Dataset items
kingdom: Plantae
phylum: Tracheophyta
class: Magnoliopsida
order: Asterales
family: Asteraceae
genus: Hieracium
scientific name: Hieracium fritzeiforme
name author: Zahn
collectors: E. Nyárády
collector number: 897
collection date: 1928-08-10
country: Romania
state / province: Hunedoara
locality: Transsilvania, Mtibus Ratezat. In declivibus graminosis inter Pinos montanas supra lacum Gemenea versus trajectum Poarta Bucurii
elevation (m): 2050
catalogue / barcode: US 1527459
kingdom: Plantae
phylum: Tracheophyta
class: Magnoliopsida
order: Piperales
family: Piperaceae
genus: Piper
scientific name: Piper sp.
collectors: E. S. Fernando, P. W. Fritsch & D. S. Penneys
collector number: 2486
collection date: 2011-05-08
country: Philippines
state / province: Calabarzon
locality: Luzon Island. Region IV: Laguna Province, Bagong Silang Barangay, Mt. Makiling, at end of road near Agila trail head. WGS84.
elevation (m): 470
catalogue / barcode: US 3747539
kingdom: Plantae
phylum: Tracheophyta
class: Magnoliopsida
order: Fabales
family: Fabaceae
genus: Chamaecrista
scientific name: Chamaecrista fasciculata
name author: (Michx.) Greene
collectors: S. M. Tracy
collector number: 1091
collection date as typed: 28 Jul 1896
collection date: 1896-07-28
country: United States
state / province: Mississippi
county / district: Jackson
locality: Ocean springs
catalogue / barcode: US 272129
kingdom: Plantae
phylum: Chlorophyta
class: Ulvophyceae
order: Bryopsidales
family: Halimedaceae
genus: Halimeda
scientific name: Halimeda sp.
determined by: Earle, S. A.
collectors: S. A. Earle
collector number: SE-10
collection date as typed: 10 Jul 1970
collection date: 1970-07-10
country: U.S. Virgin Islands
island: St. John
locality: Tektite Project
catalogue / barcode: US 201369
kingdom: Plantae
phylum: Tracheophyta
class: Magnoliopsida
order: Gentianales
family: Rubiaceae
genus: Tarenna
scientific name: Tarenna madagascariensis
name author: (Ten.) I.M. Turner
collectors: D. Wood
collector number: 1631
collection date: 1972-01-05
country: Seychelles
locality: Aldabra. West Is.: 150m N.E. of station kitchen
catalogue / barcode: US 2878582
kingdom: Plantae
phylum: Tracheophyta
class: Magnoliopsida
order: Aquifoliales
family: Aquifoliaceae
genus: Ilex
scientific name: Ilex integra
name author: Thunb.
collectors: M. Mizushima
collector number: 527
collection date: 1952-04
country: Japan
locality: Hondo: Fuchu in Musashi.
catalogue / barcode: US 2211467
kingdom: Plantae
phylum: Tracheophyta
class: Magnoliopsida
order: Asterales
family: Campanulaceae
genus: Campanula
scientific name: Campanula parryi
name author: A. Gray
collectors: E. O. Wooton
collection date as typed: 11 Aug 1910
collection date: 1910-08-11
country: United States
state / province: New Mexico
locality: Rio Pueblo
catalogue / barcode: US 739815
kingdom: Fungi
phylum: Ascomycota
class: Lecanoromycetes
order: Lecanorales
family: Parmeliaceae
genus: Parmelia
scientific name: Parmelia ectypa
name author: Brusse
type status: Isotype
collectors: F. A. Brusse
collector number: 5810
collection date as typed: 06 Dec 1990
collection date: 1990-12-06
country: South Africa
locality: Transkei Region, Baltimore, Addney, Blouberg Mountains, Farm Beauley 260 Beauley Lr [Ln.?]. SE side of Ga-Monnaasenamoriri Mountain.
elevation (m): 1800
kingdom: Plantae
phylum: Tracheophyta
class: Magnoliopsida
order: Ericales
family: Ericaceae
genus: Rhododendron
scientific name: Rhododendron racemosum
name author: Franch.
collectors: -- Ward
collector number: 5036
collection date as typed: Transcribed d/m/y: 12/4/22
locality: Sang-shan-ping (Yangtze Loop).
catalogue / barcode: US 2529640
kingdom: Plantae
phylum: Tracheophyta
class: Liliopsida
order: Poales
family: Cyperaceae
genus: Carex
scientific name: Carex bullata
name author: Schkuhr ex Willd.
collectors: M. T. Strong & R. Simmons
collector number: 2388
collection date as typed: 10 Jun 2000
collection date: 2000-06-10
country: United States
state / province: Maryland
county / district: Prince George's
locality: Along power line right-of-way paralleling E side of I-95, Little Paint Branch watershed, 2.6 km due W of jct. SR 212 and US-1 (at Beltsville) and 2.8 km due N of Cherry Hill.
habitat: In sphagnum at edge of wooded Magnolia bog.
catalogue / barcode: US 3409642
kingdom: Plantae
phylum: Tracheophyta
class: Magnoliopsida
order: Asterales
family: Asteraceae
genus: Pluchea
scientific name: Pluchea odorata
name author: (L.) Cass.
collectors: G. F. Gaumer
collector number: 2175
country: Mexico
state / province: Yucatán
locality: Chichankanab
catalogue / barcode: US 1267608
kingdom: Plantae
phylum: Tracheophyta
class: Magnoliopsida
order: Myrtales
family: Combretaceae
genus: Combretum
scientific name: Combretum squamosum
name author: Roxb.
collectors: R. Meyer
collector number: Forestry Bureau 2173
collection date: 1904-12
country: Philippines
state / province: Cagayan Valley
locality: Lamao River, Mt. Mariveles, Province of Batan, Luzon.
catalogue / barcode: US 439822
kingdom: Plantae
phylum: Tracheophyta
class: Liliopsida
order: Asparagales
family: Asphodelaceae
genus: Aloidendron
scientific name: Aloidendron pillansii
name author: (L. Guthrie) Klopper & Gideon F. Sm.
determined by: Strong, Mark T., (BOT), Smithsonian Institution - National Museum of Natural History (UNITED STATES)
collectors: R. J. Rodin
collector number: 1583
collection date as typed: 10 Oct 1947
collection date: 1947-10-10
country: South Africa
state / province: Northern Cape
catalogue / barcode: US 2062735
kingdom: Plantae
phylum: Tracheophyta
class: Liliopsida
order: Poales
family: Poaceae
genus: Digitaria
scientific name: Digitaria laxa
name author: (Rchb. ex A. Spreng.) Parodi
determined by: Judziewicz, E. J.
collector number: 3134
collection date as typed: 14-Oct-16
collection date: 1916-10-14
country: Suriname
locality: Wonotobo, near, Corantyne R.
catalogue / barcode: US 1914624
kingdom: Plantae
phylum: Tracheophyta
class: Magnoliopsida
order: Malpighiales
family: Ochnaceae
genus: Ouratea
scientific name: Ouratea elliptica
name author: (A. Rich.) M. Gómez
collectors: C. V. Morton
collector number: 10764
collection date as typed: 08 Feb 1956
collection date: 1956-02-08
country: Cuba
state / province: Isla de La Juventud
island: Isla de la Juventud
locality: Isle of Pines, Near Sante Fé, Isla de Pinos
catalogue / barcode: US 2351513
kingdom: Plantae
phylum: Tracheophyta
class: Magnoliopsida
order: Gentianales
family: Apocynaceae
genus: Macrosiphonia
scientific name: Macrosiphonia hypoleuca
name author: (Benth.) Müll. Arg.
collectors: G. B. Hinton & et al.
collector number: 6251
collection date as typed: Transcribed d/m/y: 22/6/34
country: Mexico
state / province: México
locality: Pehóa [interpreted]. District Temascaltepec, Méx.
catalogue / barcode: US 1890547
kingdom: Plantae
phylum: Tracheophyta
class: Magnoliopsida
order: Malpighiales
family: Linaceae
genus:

• Work to do: Copy the entries word for word from the very first line down to the line holding "collection date as typed: 28 Jul 1896", both ends included.

• Response to this exercise:
kingdom: Plantae
phylum: Tracheophyta
class: Magnoliopsida
order: Asterales
family: Asteraceae
genus: Hieracium
scientific name: Hieracium fritzeiforme
name author: Zahn
collectors: E. Nyárády
collector number: 897
collection date: 1928-08-10
country: Romania
state / province: Hunedoara
locality: Transsilvania, Mtibus Ratezat. In declivibus graminosis inter Pinos montanas supra lacum Gemenea versus trajectum Poarta Bucurii
elevation (m): 2050
catalogue / barcode: US 1527459
kingdom: Plantae
phylum: Tracheophyta
class: Magnoliopsida
order: Piperales
family: Piperaceae
genus: Piper
scientific name: Piper sp.
collectors: E. S. Fernando, P. W. Fritsch & D. S. Penneys
collector number: 2486
collection date: 2011-05-08
country: Philippines
state / province: Calabarzon
locality: Luzon Island. Region IV: Laguna Province, Bagong Silang Barangay, Mt. Makiling, at end of road near Agila trail head. WGS84.
elevation (m): 470
catalogue / barcode: US 3747539
kingdom: Plantae
phylum: Tracheophyta
class: Magnoliopsida
order: Fabales
family: Fabaceae
genus: Chamaecrista
scientific name: Chamaecrista fasciculata
name author: (Michx.) Greene
collectors: S. M. Tracy
collector number: 1091
collection date as typed: 28 Jul 1896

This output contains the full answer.